Synchronous Replication

  • definition - leader replica waits until all follower replicas have confirmed write success before reporting success to the user
  • advantage - follower is guaranteed to have up-to-date copy of data that is consistent with leader
  • disadvantage - if follower doesn’t respond (because it has crashed or there is a network fault or for any other reason), the write cannot be processed. The leader must block all writes and wait until the synchronous replica is available again.
  • in practice, impractical for all followers to be synchronous. Usually one follower is synchronous so that you have an up-to-date copy of data on at least two nodes: leader and synchronous follower. This is called semi-synchronous.
  • Facebook uses semisync to prevent data loss.

Asynchronous Replication

  • definition - leader processes write and reports success to user without waiting for follower replica’s confirmation of write success
  • leader-based replication often configured as completely asynchronous
  • advantage - leader can continue processing writes even if all of its followers have fallen behind
  • disadvantage - the write isn’t durable; if leader fails and is not recoverable, any writes that haven’t been replicated to followers are lost.
  • weak durability - if system is 100% async, once leader fails, all writes are lost
  • Microsoft Azsure uses chain replication, a variant of synchronous replication, to combat the disadvantages of data loss with async replication

How to Replicate

  • copying files - This is not sufficient!
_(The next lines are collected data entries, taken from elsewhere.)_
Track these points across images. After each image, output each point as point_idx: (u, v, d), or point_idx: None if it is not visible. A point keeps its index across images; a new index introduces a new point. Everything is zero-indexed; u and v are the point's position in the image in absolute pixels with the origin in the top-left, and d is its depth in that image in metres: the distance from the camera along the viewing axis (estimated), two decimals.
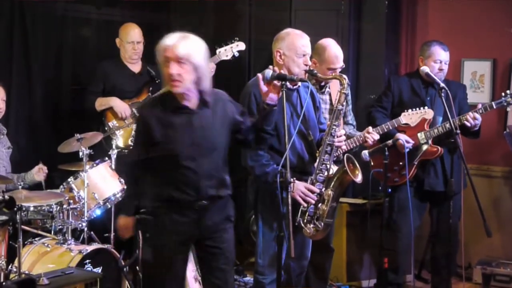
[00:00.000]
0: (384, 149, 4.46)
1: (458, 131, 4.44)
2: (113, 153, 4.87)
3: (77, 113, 5.57)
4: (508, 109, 4.89)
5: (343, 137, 4.05)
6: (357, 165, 4.09)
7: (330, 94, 4.69)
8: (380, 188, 5.01)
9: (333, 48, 4.57)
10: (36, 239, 4.41)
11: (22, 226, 3.98)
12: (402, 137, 4.71)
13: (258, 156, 3.87)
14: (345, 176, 4.00)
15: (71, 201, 4.49)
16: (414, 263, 5.06)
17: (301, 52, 3.93)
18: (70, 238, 4.40)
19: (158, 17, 6.26)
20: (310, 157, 4.02)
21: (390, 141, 4.59)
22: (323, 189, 3.96)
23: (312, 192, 3.92)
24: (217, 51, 5.14)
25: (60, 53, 5.75)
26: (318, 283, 4.78)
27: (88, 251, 4.23)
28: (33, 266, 4.19)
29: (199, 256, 3.68)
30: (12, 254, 4.10)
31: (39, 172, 4.69)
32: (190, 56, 3.31)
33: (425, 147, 4.83)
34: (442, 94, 4.37)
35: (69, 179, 4.60)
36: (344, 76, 4.04)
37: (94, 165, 4.67)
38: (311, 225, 3.96)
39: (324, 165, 3.97)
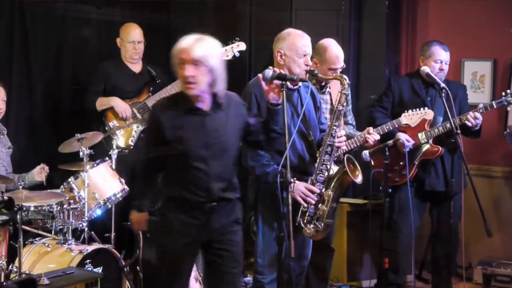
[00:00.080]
0: (385, 149, 4.46)
1: (459, 131, 4.45)
2: (114, 153, 4.87)
3: (77, 113, 5.56)
4: (509, 108, 4.89)
5: (344, 138, 4.05)
6: (357, 165, 4.09)
7: (330, 94, 4.69)
8: (380, 188, 5.01)
9: (334, 48, 4.57)
10: (37, 239, 4.41)
11: (23, 226, 3.98)
12: (402, 137, 4.71)
13: (259, 156, 3.87)
14: (345, 177, 4.00)
15: (72, 201, 4.49)
16: (415, 263, 5.07)
17: (302, 52, 3.93)
18: (70, 238, 4.40)
19: (158, 17, 6.27)
20: (310, 157, 4.02)
21: (390, 141, 4.59)
22: (323, 190, 3.96)
23: (312, 192, 3.92)
24: None
25: (60, 53, 5.75)
26: (319, 283, 4.78)
27: (89, 251, 4.23)
28: (34, 266, 4.19)
29: (207, 260, 3.62)
30: (12, 254, 4.10)
31: (41, 172, 4.69)
32: (205, 58, 3.31)
33: (425, 147, 4.83)
34: (443, 94, 4.38)
35: (69, 179, 4.60)
36: (345, 76, 4.04)
37: (95, 165, 4.67)
38: (311, 226, 3.96)
39: (324, 166, 3.97)
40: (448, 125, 4.65)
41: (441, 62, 4.86)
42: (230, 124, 3.46)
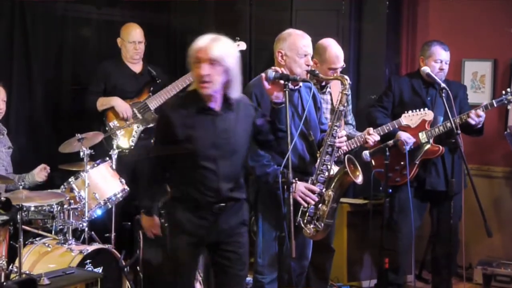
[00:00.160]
0: (385, 149, 4.46)
1: (459, 131, 4.45)
2: (114, 153, 4.87)
3: (77, 113, 5.56)
4: (509, 107, 4.89)
5: (344, 138, 4.05)
6: (358, 166, 4.09)
7: (330, 94, 4.69)
8: (381, 188, 5.01)
9: (334, 48, 4.57)
10: (37, 239, 4.41)
11: (23, 226, 3.97)
12: (403, 135, 4.72)
13: (259, 157, 3.87)
14: (345, 177, 4.00)
15: (72, 201, 4.49)
16: (415, 263, 5.07)
17: (302, 52, 3.93)
18: (70, 238, 4.40)
19: (158, 17, 6.27)
20: (311, 158, 4.02)
21: (391, 141, 4.59)
22: (324, 190, 3.96)
23: (312, 191, 3.92)
24: None
25: (60, 53, 5.75)
26: (319, 283, 4.78)
27: (89, 251, 4.23)
28: (34, 266, 4.19)
29: (213, 261, 3.60)
30: (12, 254, 4.10)
31: (42, 172, 4.69)
32: (222, 58, 3.32)
33: (426, 146, 4.83)
34: (443, 95, 4.38)
35: (70, 179, 4.60)
36: (346, 77, 4.04)
37: (95, 165, 4.67)
38: (311, 226, 3.96)
39: (325, 166, 3.97)
40: (448, 124, 4.65)
41: (441, 61, 4.86)
42: (239, 125, 3.47)
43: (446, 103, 4.40)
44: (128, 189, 4.80)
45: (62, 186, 4.61)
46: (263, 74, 3.65)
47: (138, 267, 4.64)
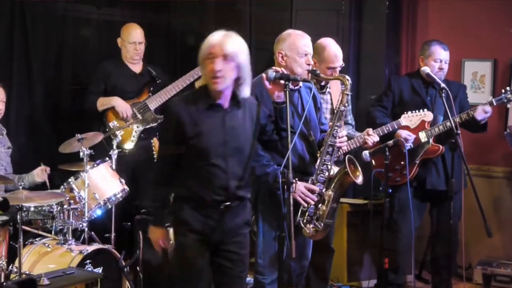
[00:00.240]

Clients are constantly writing to the database so a standard file copy would see different parts of the database at different points in time.
  • snapshot + replication logs - take a consistent snapshot of the leader’s database at some point in time. Copy snapshot to follower node. Follower requests all changes from leader since snapshot was taken. Once follower has processed backlog of changes, it has caught up.

Handling Node Outages

  • any node in a system can go down. What if leader goes down?
  • failover - one of the followers needs to be promoted to the new leader. Clients send writes to new leader, other followers start consuming data changes from new leader
  • causes of undetected leader: crashes, power outage, network issues, etc.
  • no foolproof way of detecting what has gone wrong, so most systems use a timeout. Nodes bounce messages between each other, and if node doesn’t respond within say 30 seconds, it is assumed dead.